Но вместо Туркеева увидел Лещенко. По выражению лица, по тону и жестам Орешникова заметно было, что приехал он неспроста.
– Может быть, я могу быть полезным? – осведомился Лещенко.
– Да, положение такое… откладывать нельзя, – неторопливо и даже как будто сердито заметил Семен Андреевич. – Если нет Сергея Павловича, то делать нечего – придется решать без него.
«Что ж это придется решать?» – слегка недоумевая, подумал Лещенко, уставившись вопросительно на гостя, который ходил взад и вперед по кабинету с сосредоточенным видом.

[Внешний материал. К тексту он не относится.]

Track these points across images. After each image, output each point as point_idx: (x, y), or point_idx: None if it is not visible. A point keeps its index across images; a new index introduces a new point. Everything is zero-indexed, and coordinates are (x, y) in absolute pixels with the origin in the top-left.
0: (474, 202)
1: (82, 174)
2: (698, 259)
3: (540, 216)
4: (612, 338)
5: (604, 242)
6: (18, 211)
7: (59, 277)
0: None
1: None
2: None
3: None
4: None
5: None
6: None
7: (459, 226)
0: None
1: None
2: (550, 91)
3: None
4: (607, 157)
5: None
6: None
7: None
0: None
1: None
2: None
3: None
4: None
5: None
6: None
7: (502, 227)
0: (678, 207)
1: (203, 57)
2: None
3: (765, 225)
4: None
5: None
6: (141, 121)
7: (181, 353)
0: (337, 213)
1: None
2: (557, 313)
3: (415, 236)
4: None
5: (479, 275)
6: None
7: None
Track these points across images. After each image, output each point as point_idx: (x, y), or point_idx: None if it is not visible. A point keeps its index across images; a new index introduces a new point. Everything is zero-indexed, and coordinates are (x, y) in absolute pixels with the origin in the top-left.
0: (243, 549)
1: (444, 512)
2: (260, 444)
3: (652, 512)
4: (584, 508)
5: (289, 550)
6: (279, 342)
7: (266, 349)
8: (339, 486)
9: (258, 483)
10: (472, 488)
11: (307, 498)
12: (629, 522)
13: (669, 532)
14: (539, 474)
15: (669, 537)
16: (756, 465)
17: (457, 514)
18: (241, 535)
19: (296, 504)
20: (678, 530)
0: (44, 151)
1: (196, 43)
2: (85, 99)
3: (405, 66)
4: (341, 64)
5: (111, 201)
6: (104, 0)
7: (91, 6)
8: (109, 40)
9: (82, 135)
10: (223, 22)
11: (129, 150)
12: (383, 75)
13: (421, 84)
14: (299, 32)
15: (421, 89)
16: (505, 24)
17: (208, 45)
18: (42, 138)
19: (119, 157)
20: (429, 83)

– Однако знаете что, – с подъемом проговорил Семен Андреевич, – давайте-ка сначала пойдем туда.
– Куда?
– На больной двор.
– Извините, я сейчас занят. Может быть, можно часа через два-три?
– Нет, надо сейчас, – твердо сказал Орешников.
– Гм, – Лещенко опустил глаза, не зная, как ему быть.
– Если так, то ладно, – решил гость, – оставайтесь, я пойду сам.
День был серый, кругом лежала непролазная мартовская грязь. Но Семен Андреевич не замечал ни сырости, ни грязи. Сдвинув на затылок намокшую барашковую шапку, распахнув пальто (ему было отчего-то жарко) и помахивая руками, он шел на больной двор. Миновав голую сиротливую аллейку, он очутился на территории прокаженных.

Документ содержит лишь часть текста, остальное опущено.